Memorial stone, Eoghanacht, Co. Galway
Co. Galway |
Memorials
Along the north side of a road in Eoghanacht, a single stone plaque is all that remains of what was once a leacht cuimhne, a traditional Irish memorial monument typically consisting of a small cairn or structured heap of stones raised to mark a death or commemorate a soul.
The cairn itself is long gone. What survives is a modest rectangular plaque inscribed to "Thos Coneely" and dated 1811, now mortared into a modern wall immediately west of the local chapel, stripped of its original context but still legible, still present.

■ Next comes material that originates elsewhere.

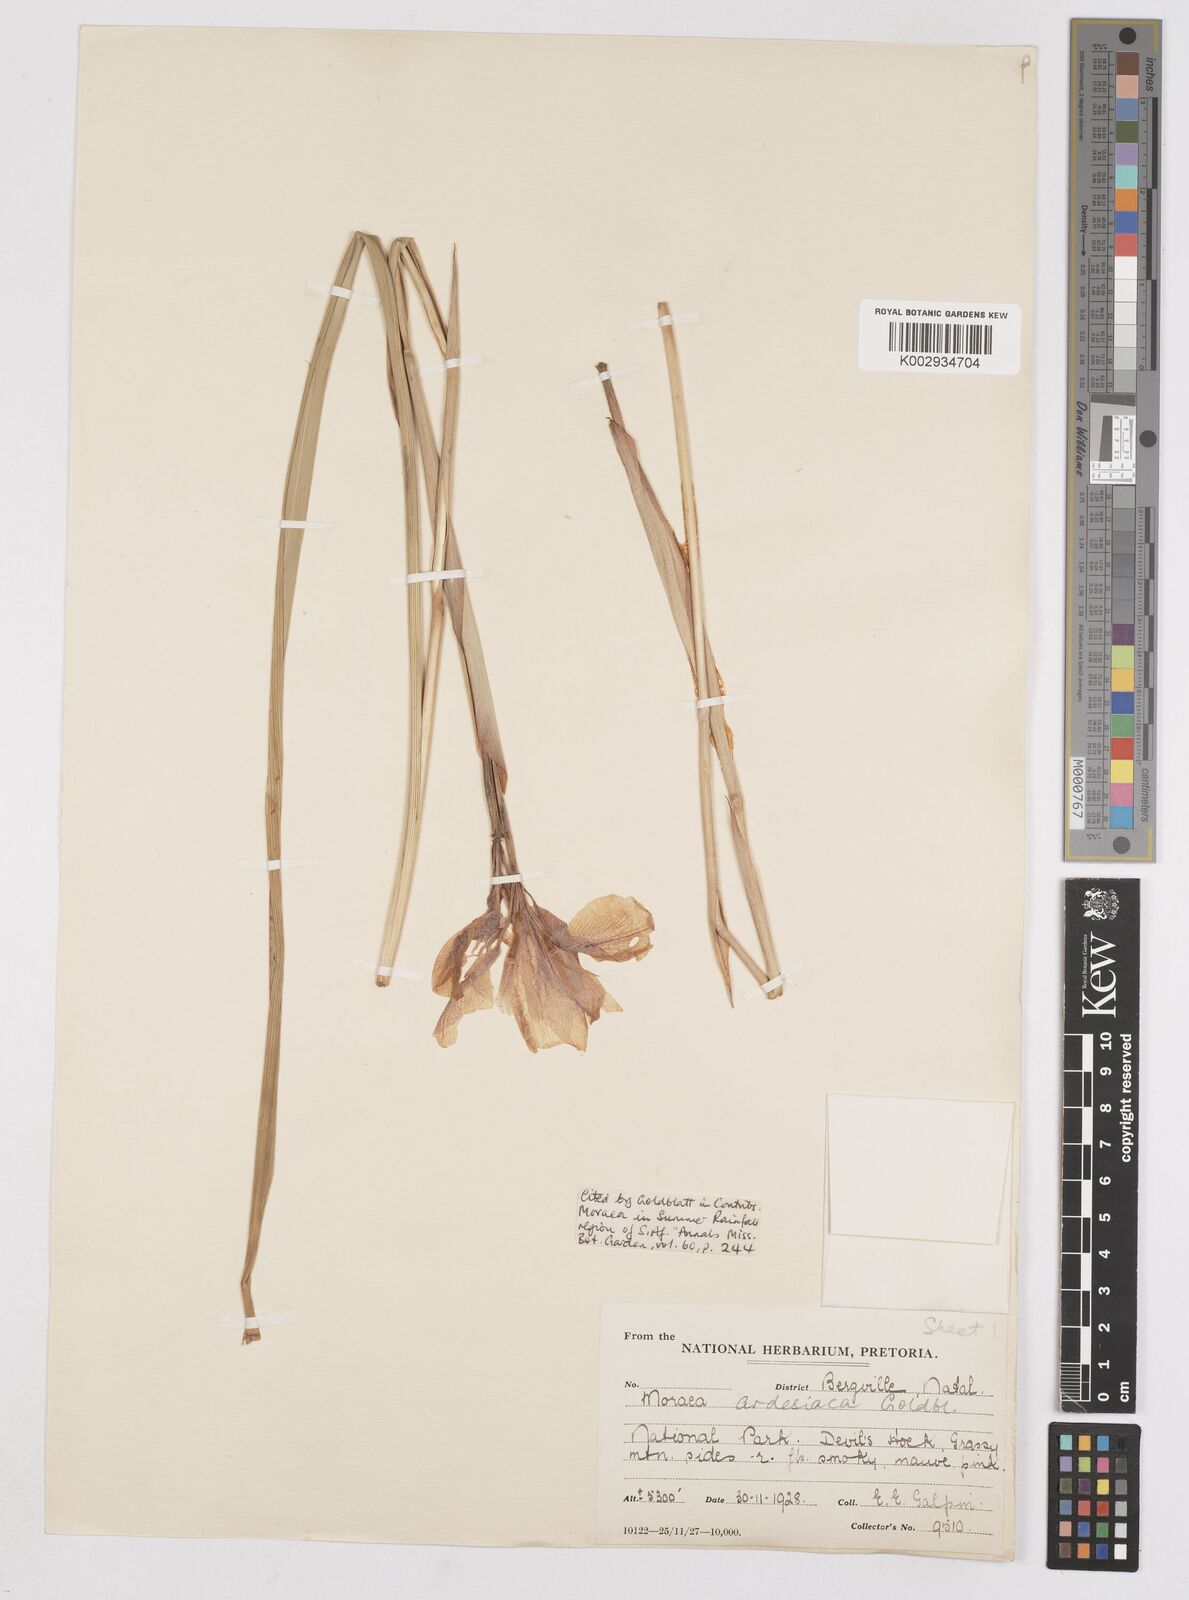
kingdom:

Leachta cuimhne were once a reasonably common feature of the Irish landscape, particularly in the west, serving a devotional and commemorative function outside the formal boundaries of a graveyard. They were places where prayers might be said, where a death on a road or in a field could be acknowledged in stone. The Coneely plaque dates to 1811, placing it in an era when such folk memorials were still being raised in Connacht, before the broader standardisation of funerary practice later in the nineteenth century swept away many of these informal monuments. That the plaque was preserved at all, even embedded into later stonework, suggests some local instinct to keep the name in place even as the structure around it disappeared. Thos Coneely, whoever he was, has not been entirely forgotten, just relocated.